The best articulation of this form of radical feminism can be found in the reasoning of Justice Ruth Bader Ginsburg on why Roe v Wade was wrongly decided because she asserts the Equal Protection Clause of the 14th Amendment is the right of abortion’s true jurisprudential foundation, as she wrote with much pith in her dissent to the 2007 Gonzales v Carhart decision which affirmed the Partial Birth Abortion Ban Act of 2003:
Women, it is now acknowledged, have the talent, capacity, and right to participate equally in the economic and social life of the Nation. Their ability to realize their full potential … is intimately connected to their ability to control their reproductive lives. Thus, legal challenges to undue restrictions on abortion procedures do not seek to vindicate some generalized notion of privacy; rather, they center on a woman’s autonomy to determine her life’s course, and thus to enjoy equal citizenship stature.

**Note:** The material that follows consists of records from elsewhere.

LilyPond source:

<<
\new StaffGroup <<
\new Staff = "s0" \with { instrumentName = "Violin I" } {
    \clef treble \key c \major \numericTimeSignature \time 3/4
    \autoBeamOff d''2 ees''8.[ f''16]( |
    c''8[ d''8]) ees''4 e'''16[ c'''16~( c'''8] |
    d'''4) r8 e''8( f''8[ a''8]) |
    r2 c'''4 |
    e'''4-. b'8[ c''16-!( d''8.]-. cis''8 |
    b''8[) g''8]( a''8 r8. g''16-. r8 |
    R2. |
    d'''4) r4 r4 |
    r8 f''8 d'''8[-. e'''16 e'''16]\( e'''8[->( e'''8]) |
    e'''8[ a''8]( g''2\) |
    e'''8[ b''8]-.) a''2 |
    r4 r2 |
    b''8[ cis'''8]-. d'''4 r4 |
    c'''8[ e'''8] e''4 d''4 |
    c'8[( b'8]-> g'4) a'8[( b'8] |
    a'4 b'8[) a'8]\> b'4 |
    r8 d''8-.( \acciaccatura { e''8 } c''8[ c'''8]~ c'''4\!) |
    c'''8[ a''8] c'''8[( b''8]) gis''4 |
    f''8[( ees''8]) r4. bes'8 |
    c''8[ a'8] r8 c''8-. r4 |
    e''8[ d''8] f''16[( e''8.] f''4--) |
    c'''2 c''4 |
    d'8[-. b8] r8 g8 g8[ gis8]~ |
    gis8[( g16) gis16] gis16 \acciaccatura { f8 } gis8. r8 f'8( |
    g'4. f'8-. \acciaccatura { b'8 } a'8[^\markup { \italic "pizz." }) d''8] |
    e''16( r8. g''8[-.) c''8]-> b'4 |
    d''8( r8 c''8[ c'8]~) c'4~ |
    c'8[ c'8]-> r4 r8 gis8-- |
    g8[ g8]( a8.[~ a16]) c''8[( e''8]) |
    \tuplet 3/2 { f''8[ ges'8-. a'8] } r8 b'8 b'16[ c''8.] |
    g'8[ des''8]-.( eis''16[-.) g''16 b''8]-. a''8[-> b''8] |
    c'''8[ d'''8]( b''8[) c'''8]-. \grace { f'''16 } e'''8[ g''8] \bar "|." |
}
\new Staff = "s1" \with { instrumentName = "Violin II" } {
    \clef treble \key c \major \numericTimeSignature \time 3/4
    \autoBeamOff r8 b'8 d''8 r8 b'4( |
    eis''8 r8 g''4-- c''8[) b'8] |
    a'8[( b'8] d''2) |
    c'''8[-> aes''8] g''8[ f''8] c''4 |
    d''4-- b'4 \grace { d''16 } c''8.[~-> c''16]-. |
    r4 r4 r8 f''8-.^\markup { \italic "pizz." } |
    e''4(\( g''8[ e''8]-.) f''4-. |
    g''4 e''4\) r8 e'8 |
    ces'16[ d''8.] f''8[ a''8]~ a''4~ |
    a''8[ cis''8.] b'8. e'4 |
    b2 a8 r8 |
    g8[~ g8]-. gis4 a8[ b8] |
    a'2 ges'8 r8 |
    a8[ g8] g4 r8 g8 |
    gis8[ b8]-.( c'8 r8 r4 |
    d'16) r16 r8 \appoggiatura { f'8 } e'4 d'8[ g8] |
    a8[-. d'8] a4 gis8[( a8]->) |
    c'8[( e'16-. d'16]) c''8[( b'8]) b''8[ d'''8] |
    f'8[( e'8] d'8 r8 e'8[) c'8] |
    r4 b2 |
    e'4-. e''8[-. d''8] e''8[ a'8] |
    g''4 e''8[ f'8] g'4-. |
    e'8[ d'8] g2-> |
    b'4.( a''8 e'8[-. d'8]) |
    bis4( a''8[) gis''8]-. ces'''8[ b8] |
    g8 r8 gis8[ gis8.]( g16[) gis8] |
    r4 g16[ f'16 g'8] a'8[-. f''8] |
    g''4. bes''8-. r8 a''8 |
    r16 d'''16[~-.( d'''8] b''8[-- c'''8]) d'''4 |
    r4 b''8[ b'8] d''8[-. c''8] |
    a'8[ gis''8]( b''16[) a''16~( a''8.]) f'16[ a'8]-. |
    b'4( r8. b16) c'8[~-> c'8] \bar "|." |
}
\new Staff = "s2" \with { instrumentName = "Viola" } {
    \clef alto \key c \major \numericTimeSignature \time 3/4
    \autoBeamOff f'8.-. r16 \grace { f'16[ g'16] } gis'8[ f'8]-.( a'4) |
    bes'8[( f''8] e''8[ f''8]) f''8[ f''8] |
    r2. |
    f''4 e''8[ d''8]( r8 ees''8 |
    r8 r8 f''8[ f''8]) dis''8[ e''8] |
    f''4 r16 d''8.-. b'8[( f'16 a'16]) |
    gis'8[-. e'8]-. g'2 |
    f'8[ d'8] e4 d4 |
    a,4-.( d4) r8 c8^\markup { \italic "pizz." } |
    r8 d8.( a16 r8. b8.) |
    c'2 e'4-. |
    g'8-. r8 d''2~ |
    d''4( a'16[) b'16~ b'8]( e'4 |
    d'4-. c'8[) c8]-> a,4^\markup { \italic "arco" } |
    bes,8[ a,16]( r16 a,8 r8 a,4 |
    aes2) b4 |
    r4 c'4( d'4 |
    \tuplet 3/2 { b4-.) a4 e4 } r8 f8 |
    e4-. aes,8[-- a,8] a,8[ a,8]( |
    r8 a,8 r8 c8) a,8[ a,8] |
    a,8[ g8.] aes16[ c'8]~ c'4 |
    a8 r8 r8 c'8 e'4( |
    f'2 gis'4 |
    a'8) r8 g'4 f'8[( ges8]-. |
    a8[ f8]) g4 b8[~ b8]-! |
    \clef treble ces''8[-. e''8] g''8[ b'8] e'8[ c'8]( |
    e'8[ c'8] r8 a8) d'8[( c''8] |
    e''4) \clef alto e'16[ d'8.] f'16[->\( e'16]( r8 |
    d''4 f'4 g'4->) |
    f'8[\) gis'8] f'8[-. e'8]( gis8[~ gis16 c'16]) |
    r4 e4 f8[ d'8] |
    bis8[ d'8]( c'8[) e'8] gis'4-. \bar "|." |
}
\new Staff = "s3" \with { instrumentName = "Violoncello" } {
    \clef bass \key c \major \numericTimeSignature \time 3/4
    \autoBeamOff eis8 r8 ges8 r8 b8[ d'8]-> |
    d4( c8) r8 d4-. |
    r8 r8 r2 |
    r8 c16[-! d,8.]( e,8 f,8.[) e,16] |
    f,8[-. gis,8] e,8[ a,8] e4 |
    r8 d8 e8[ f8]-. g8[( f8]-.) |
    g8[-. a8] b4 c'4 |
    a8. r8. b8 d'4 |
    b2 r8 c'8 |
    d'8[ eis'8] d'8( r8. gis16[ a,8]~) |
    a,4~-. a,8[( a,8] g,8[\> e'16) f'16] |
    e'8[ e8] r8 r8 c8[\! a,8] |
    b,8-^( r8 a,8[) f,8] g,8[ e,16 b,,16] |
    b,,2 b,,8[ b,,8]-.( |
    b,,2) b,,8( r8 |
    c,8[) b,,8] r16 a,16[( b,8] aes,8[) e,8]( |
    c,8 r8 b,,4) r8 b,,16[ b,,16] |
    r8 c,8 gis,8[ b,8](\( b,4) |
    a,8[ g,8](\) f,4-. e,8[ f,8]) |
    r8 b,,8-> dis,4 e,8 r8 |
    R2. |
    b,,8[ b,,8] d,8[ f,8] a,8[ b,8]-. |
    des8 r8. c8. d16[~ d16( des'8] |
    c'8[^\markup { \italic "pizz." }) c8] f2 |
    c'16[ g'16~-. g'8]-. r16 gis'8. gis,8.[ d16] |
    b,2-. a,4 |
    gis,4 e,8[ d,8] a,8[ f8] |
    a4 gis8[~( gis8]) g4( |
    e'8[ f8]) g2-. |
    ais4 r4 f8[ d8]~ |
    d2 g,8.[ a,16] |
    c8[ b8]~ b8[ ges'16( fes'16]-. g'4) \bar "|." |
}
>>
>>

It remains to be seen whether or not the broader public will buy this argument, but its popularization seems to be core to the mission of every university’s department of women’s studies. Warning in 1995 that the increased access to ultrasound technology threatened to undermine women’s support for their own abortion rights, the talented feminist writer Naomi Wolf argued in her canonical New Republic article Our Bodies our Souls for a pivot away from the rhetorically easy but factually challenged denial that abortion kills children. Young women need to be taught that their right to abortion is a right to kill, she argued, because killing is OK; we simply need to hone the ethical framework around when it should be allowed:
War is legal: it is sometimes even necessary. Letting the dying die in peace is often legal and sometimes even necessary. Abortion should be legal; it is sometimes even necessary. Sometimes the mother must be able to decide that the fetus, in its full humanity, must die. But it is never right or necessary to minimize the value of the lives involved or the sacrifice incurred in letting them go. Only if we uphold abortion rights within a matrix of individual conscience, atonement and responsibility can we both correct the logical and ethical absurdity in our position and consolidate the support of the center.
I’m not sure Joe and Joelina public, standing in the political center, will sign on to Wolf’s logic, but I salute OMSI for forcing the issue one way or the other with its very bold exhibit.